That's nuts. I would have refused. 

We had to proof recall and stay on the town green as a parade went by. I guess the worse case scenario was the dogs could have been run over by a marching band or a group of unruly Cub Scouts.  At least there was no traffic going by.


----------



## GSD2 (Jan 27, 2012)

llombardo said:


> Was your vote NO?


 
um yeah, I think I vote no on that one:laugh:guess I cleared that up haha


----------



## Sunflowers (Feb 17, 2012)

There is a fine line between recklessness and stupidity.


----------



## Dainerra (Nov 14, 2003)

As others said, I'd be less worried about the dogs breaking their stay than I was about stupid drivers.
Or people who would hit the dogs on purpose.


----------



## GSDGunner (Feb 22, 2011)

I can't believe there was actually 5 people who went along with this! That's just nuts!!


----------



## Caitydid255 (Aug 28, 2010)

Considering I've had cars intentionally swerve at me when I'm walking a dog or riding a horse to gain a reaction, I would NEVER do this. I'm glad people have that much faith in their dog, but I have little to no faith in other drivers. All you need is someone digging for a phone, yelling at a kid in the backseat, or falling asleep at the wheel, and it doesn't matter how well trained your dog was, the end result will be the same.


----------



## Chris Wild (Dec 14, 2001)

Absolutely not. Why risk it? There is just no valid reason. No matter how sound and well trained a dog is, it is still a dog and not a robot and thus never 100% predictable. Why put a dog in a situation where a tiny mistake could result in death?

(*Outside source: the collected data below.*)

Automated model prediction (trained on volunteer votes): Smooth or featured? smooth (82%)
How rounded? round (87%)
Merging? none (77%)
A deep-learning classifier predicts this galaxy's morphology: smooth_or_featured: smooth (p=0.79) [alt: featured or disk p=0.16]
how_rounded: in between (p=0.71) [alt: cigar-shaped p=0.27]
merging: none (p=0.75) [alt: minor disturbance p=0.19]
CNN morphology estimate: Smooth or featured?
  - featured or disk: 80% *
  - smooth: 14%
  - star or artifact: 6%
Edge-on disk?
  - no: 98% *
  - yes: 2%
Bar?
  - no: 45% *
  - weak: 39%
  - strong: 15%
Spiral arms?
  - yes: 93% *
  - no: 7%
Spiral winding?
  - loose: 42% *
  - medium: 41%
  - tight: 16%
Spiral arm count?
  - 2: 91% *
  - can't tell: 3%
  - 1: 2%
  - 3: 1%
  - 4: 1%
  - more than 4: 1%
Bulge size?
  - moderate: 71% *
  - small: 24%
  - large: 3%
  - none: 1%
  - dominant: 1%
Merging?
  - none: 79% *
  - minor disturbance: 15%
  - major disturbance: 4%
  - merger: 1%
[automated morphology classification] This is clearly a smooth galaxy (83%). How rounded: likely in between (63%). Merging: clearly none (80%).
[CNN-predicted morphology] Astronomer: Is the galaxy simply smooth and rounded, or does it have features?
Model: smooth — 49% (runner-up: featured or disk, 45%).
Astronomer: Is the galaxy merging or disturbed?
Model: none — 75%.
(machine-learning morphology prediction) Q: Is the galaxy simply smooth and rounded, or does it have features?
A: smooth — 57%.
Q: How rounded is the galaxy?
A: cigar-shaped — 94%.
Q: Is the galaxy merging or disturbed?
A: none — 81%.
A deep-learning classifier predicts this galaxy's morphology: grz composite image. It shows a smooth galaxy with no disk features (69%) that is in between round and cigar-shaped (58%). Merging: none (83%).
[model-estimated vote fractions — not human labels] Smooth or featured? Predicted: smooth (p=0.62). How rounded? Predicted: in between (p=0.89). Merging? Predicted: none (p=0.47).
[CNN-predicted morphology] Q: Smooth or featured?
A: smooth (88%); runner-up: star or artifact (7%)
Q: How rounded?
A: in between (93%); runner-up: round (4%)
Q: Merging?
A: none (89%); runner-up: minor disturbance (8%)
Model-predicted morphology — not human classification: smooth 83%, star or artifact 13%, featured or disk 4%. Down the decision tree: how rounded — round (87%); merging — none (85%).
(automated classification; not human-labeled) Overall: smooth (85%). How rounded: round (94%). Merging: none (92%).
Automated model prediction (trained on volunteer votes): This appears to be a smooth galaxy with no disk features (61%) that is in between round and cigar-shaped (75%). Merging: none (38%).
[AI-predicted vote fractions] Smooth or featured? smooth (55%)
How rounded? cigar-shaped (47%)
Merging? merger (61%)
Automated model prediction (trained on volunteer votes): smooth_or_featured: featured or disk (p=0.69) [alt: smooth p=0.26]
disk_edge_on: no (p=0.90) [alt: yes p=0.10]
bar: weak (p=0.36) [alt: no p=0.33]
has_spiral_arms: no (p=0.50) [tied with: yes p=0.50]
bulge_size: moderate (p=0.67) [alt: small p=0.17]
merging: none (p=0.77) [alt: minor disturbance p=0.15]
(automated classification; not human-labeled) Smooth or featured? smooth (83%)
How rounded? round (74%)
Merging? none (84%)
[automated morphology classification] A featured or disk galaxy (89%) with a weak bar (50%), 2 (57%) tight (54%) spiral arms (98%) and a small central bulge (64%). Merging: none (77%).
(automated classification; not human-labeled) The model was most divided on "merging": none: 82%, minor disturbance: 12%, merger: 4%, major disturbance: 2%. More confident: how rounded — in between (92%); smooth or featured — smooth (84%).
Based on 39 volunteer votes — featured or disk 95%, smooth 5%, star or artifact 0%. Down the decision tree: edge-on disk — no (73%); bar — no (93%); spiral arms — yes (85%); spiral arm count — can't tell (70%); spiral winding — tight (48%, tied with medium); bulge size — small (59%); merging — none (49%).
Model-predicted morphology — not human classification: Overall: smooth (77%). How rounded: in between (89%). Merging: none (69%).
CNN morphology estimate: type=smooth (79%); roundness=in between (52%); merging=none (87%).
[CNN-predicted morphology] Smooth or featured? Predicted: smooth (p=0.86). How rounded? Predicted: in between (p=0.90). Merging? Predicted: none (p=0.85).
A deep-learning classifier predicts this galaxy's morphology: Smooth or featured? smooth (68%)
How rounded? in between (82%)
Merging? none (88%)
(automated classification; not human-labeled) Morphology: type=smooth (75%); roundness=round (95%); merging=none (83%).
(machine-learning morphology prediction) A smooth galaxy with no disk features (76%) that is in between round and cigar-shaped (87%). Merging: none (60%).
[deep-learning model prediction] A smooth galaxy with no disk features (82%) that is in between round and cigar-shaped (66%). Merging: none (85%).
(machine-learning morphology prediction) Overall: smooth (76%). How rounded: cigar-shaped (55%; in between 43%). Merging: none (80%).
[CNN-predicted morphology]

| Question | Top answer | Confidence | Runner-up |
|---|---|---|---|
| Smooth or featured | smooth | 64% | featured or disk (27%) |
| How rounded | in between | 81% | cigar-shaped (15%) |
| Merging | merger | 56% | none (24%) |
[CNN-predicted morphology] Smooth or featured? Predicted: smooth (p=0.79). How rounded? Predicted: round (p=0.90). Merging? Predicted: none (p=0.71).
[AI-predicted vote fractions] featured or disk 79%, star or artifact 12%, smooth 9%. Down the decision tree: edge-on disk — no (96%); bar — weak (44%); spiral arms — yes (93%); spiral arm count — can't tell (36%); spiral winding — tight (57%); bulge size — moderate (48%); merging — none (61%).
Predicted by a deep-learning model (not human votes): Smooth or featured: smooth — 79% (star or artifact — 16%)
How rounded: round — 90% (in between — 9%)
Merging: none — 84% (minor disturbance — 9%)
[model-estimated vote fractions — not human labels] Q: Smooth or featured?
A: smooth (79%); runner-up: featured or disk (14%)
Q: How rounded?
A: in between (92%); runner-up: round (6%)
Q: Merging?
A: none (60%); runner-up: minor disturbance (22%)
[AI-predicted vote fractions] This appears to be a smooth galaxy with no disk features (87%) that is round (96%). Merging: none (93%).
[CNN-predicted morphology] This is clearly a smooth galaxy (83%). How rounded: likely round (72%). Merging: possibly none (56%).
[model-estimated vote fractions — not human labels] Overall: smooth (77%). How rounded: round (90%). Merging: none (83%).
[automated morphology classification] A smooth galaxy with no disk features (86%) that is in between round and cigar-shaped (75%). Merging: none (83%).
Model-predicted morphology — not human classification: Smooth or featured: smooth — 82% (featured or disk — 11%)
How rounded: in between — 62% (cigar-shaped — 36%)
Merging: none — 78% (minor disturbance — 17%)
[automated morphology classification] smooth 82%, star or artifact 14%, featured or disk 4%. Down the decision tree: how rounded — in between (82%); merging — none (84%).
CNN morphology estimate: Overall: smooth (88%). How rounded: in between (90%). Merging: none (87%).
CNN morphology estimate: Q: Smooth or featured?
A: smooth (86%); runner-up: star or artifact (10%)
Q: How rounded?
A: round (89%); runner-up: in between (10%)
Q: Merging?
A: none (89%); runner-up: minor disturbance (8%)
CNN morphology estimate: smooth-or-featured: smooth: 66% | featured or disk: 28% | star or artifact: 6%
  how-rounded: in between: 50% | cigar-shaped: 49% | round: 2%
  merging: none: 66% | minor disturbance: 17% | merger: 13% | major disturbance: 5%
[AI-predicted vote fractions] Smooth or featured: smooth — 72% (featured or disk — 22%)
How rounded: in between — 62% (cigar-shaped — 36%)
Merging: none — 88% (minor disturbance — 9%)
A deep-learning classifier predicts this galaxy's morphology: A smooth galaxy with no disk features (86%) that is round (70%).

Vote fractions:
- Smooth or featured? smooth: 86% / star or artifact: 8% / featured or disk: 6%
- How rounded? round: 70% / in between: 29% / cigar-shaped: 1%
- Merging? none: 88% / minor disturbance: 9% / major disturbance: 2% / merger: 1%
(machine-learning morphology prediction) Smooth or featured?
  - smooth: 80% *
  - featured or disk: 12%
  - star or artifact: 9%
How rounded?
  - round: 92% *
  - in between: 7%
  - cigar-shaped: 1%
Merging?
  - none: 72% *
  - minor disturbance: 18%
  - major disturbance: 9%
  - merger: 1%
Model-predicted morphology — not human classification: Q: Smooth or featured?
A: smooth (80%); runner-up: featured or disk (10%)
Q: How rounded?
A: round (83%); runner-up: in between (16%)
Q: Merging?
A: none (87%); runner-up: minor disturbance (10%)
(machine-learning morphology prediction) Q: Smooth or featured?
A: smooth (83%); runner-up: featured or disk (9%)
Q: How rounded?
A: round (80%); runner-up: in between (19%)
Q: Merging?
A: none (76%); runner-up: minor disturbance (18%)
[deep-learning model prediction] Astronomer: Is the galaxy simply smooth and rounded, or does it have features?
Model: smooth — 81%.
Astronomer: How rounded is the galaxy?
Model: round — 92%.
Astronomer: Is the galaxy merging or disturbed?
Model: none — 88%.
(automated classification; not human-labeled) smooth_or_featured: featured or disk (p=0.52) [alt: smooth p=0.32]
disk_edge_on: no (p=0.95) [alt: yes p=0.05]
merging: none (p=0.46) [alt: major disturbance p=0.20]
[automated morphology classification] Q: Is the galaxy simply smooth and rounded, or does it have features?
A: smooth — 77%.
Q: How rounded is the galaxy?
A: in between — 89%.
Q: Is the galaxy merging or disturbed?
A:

I remember a couple years ago here on the board a poster bragging about how one of his training exercises with his dog was to work on a divided highway. He'd put the dog in a stay on the side of the road, walk to the median, when traffic cleared he'd call the dog, then do it again from the median to the other side of the road. I don't remember who the poster was but I do remember thinking that was just the most ridiculously misguided and dangerous way of training and proofing a dog I'd ever heard of. Why... why... why?!?!?


----------



## Blanketback (Apr 27, 2012)

And for the next lesson, teaching "leave it" with a poison-laced steak. Good grief!


----------



## 65Champagne (Nov 15, 2011)

I'd like to "proof" that trainer about 6 steps behind the dogs. Just the spectacle of it is enough to cause an accident. I'm not saying I have never tried stupid, but this....


----------



## GregK (Sep 4, 2006)

65Champagne said:


> I'd like to "proof" that trainer about 6 steps behind the dogs.


LOL!! Indeed!!!!


----------



## pfitzpa1 (Apr 26, 2011)

I don't see it as much different than walking along a roadside with a dog off leash in heel. I wouldn't ask other dog owners to do it but I'm comfortable doing it with my dog.


----------



## 65Champagne (Nov 15, 2011)

pfitzpa1 said:


> I don't see it as much different than walking along a roadside with a dog off leash in heel. I wouldn't ask other dog owners to do it but I'm comfortable doing it with my dog.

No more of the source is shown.